Tarefas a realizar:
A - Transcreva fielmente o trecho do texto sobre a educação das mulheres que vai de "Nesse contexto, a" a "conhecimento em geral.".
B - No texto sobre a educação das mulheres, de quem dependiam muitas vezes os direitos conquistados pelas mulheres?
C - Prossiga com o texto sobre a educação das mulheres a partir da última frase apresentada.

Texto fornecido:
☆ ☆ ☆ ☆ ☆ ☆ ☆

Ana Cláudia Siqueira Leite Pereira
Acadêmica do Curso de Filosofia da UERR
Se fizermos um breve passeio pela linha do tempo, revisitando a história com o nosso olhar voltado para as mulheres, com raríssimas exceções, constataremos sem muita dificuldade, uma certa “invisibilidade das mulheres” nas narrativas das grandes glórias e conquistas humanas e no protagonismo das dinâmicas sociais e políticas, bem como na produção intelectual nos diversos campos do saber. Veremos que essa realidade teve longa duração – muitos séculos a fio –, e começou a mudar, lentamente, no mundo ocidental, por volta do século XX, e mais efetivamente, nas últimas décadas… O papel da educação nas conquistas femininas foi e continua sendo fundamental.
Nesse contexto, a questão a se pensar, inicialmente, diz respeito ao fato de que as mulheres por muito tempo foram tolhidas de suas várias formas e possibilidades de expressão, o que inviabilizou, inevitavelmente, a sua participação mais ativa na sociedade e na produção do conhecimento em geral.
Aliás, vale lembrar que até para ter o direito de aprender a ler e a escrever, as mulheres enfrentaram um longo percurso no decorrer da história, e, posteriormente, os direitos à escolarização, e mais adiante, ao ingresso nas universidades e a sua atuação profissional no mercado de trabalho, foram direitos conquistados, paulatinamente, muitas vezes, dependentes, ainda, de autorização do pai ou do marido.
Assim, tem-se que a educação formal da mulher foi por muito tempo preterida, ocasionando, desta maneira, inúmeras consequências negativas que ainda podem ser sentidas nos tempos atuais em muitos aspectos morais, culturais, econômicos etc. Visto que esse longo período do seu “apagamento” da história, além de reduzir ou mesmo anular a existência de modelos femininos de relevância no cenário social que poderiam servir de inspiração para as gerações futuras, também produziu uma mentalidade coletiva arraigada de preconceitos contra as mulheres, ainda tão difíceis de combater nos dias de hoje, apesar dos avanços legais ocorridos nos últimos anos.

☆ ☆ ☆ ☆ ☆ ☆ ☆

Extrato dos dados:
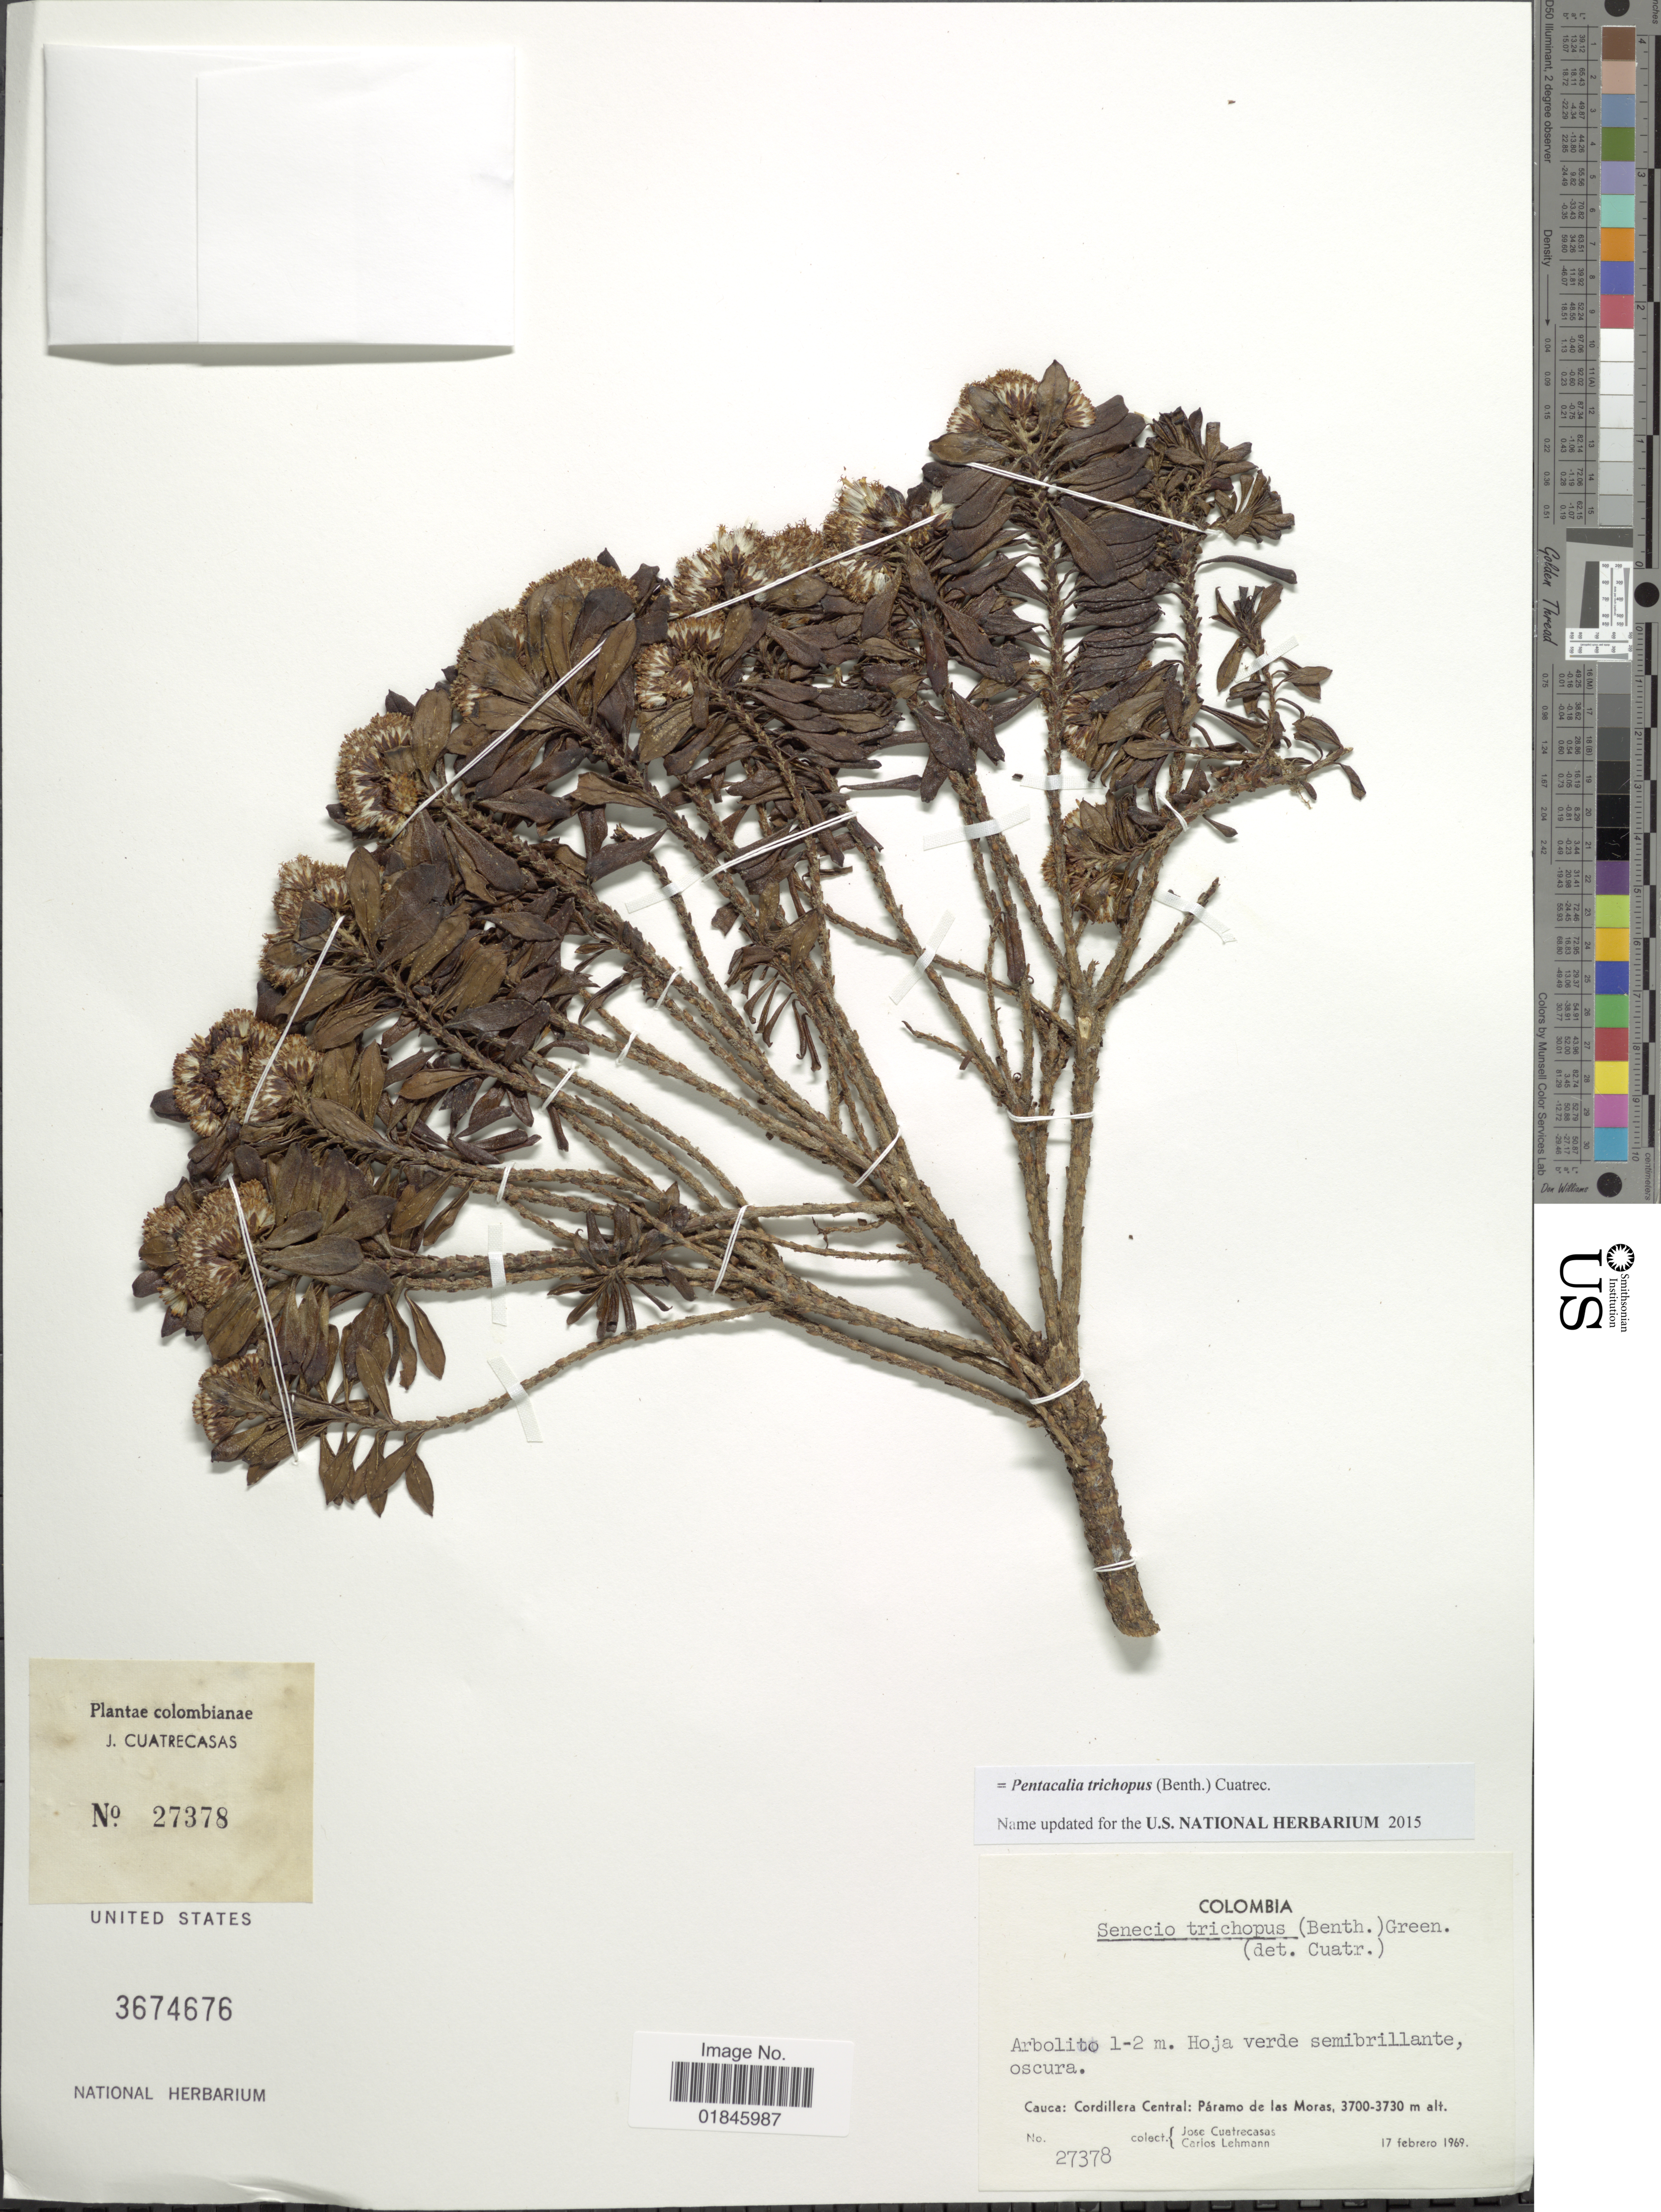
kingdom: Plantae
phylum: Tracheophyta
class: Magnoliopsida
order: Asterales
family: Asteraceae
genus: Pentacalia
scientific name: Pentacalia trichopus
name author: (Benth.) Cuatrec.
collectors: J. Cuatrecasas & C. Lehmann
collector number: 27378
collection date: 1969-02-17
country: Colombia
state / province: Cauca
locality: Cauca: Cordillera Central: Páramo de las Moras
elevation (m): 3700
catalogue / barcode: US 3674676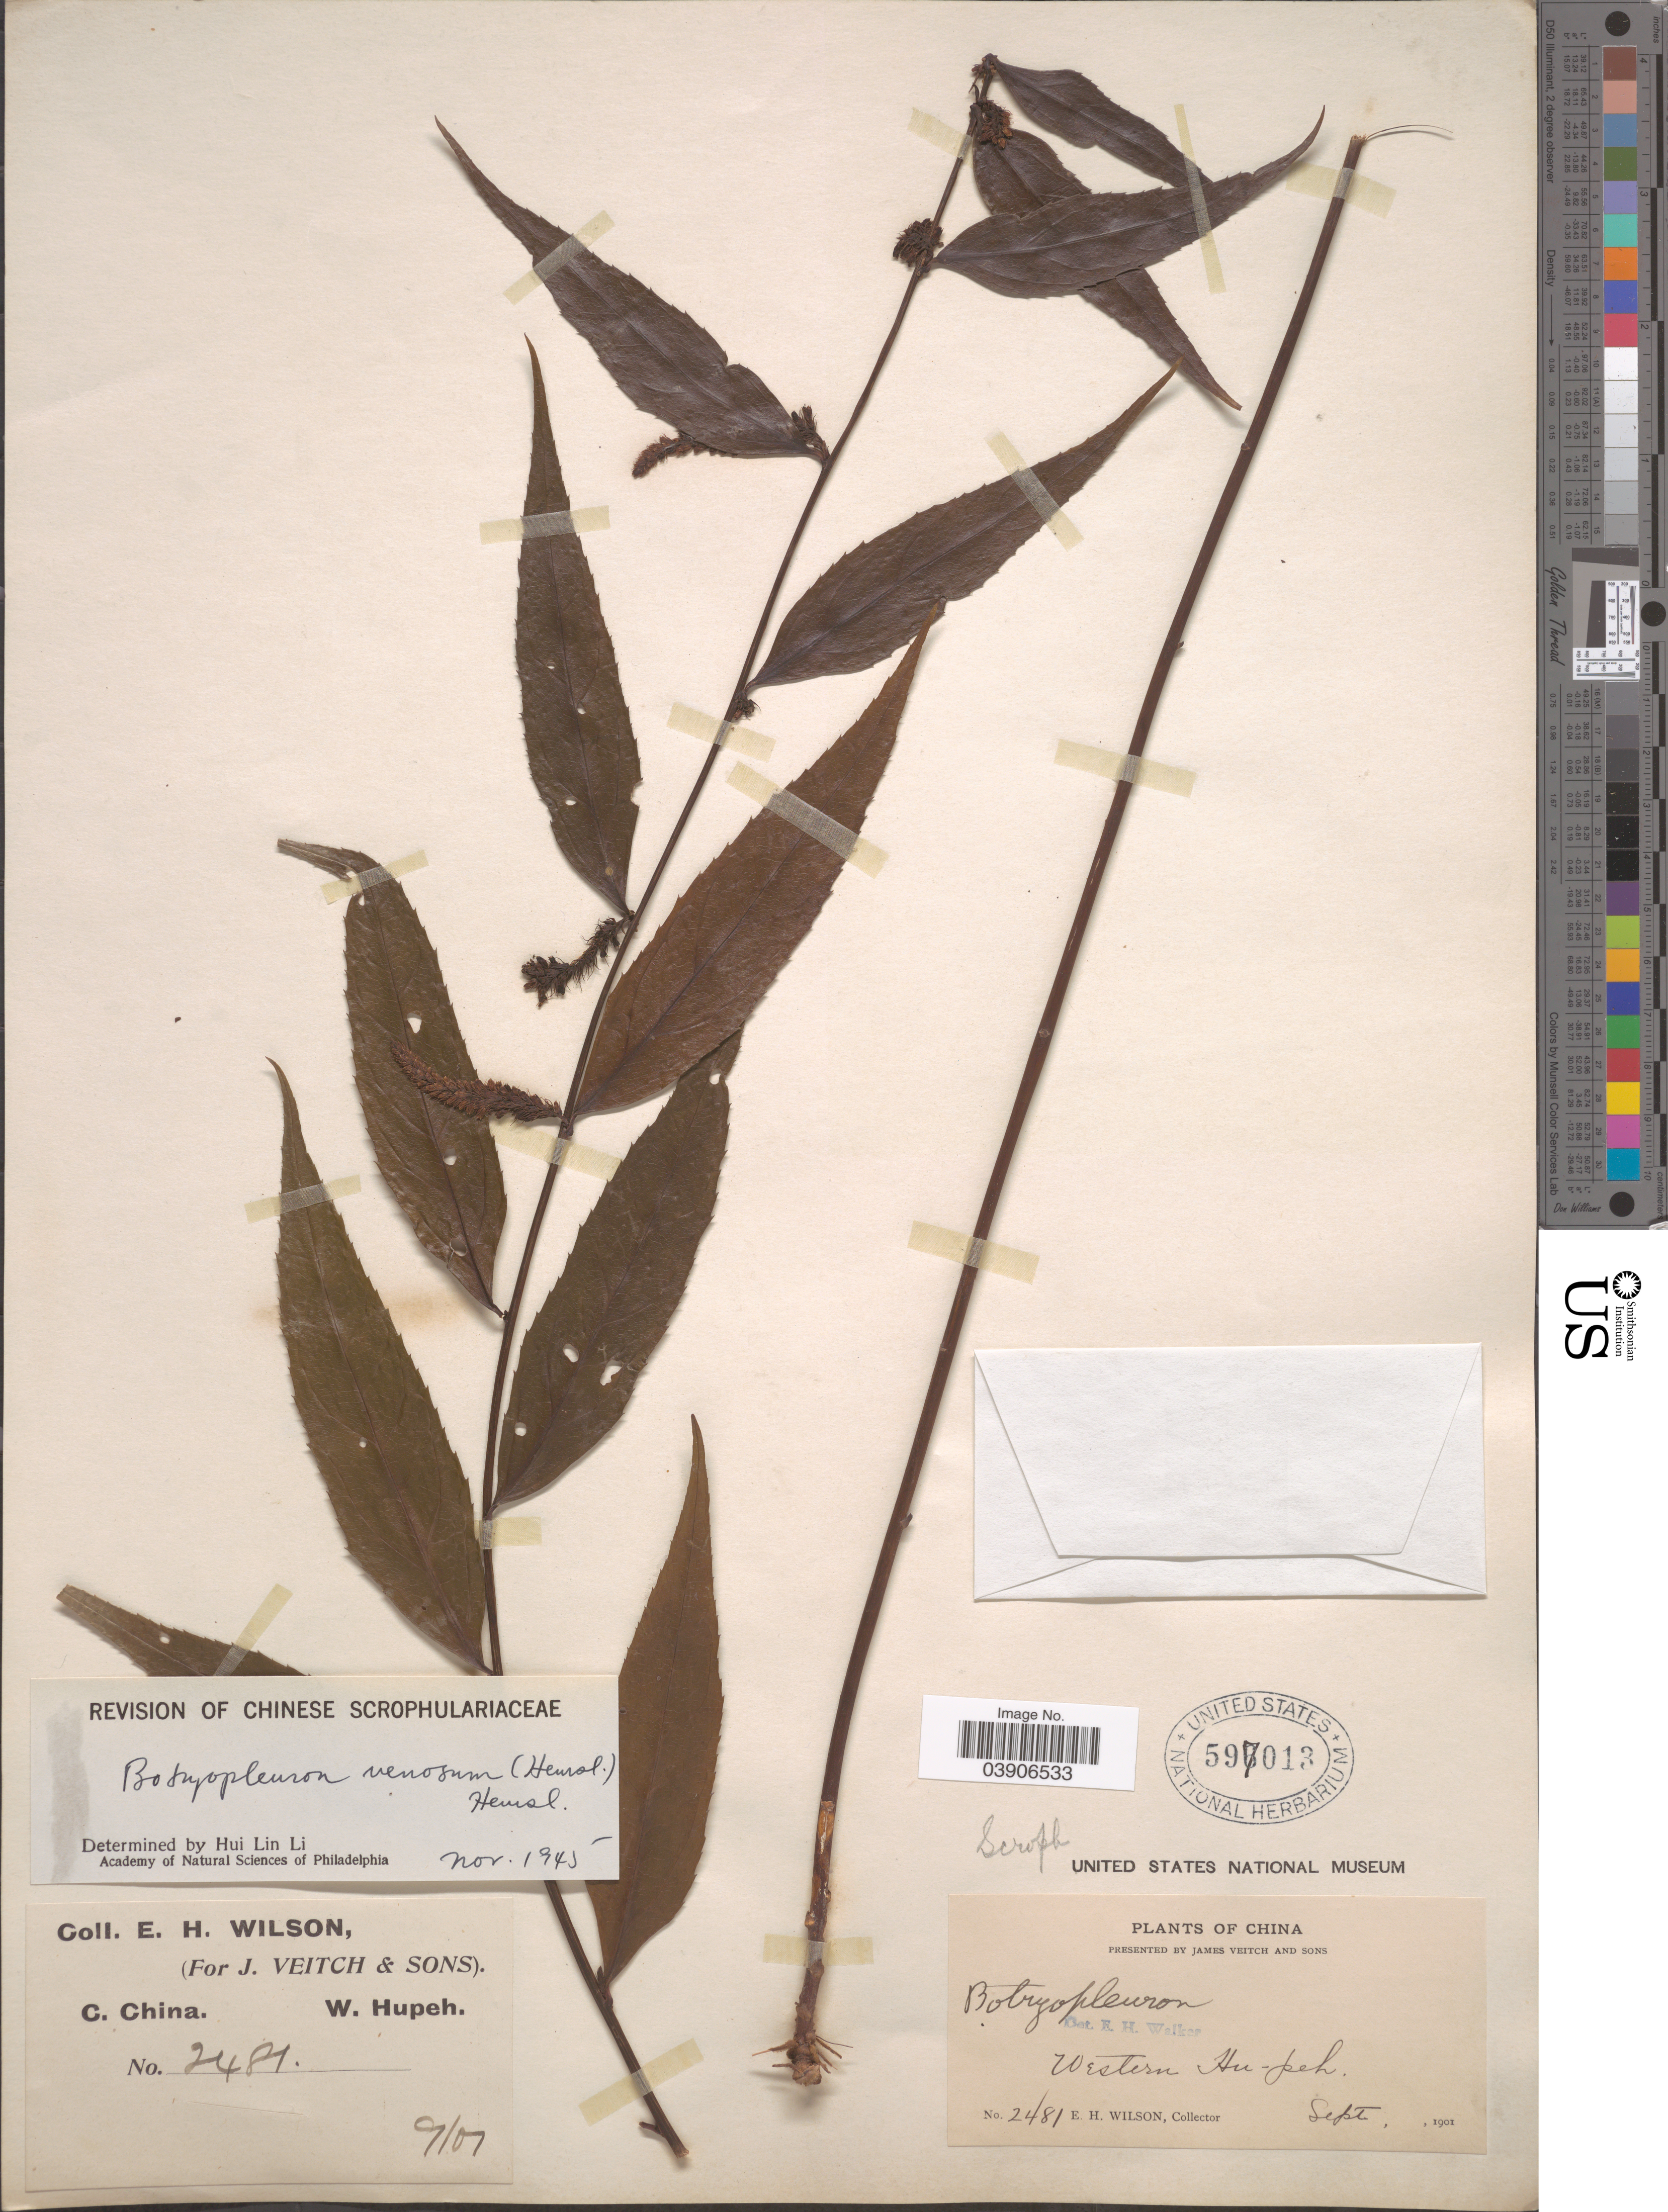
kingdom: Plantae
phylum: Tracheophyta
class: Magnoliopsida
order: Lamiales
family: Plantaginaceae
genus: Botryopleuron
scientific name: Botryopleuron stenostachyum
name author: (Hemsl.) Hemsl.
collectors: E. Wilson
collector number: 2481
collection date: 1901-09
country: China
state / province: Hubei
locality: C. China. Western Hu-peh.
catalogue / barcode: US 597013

☆ ☆ ☆ ☆ ☆ ☆ ☆

Respostas em ordem:
A -
Nesse contexto, a questão a se pensar, inicialmente, diz respeito ao fato de que as mulheres por muito tempo foram tolhidas de suas várias formas e possibilidades de expressão, o que inviabilizou, inevitavelmente, a sua participação mais ativa na sociedade e na produção do conhecimento em geral.

B - Da autorização do pai ou do marido.

C -
Por oportuno, cabe destacar que o papel da educação foi primordial na luta pela emancipação feminina. Pois, olhando para trás, é possível perceber, nitidamente, que desde os primeiros passos dados em direção à autonomia e ao avanço social da mulher, a educação sempre foi um fator determinante nesse processo, uma vez que, através dela ocorre, naturalmente, um processo de alargamento do próprio olhar feminino, diante dos novos horizontes que se descortinam à sua frente. A educação gera uma possibilidade real de evolução pessoal e profissional que tende a refletir na autoconsciência e na autocompreensão da mulher de enxergar-se como alguém plenamente capaz de realizar o seu potencial, responsável por si e digna de respeitabilidade.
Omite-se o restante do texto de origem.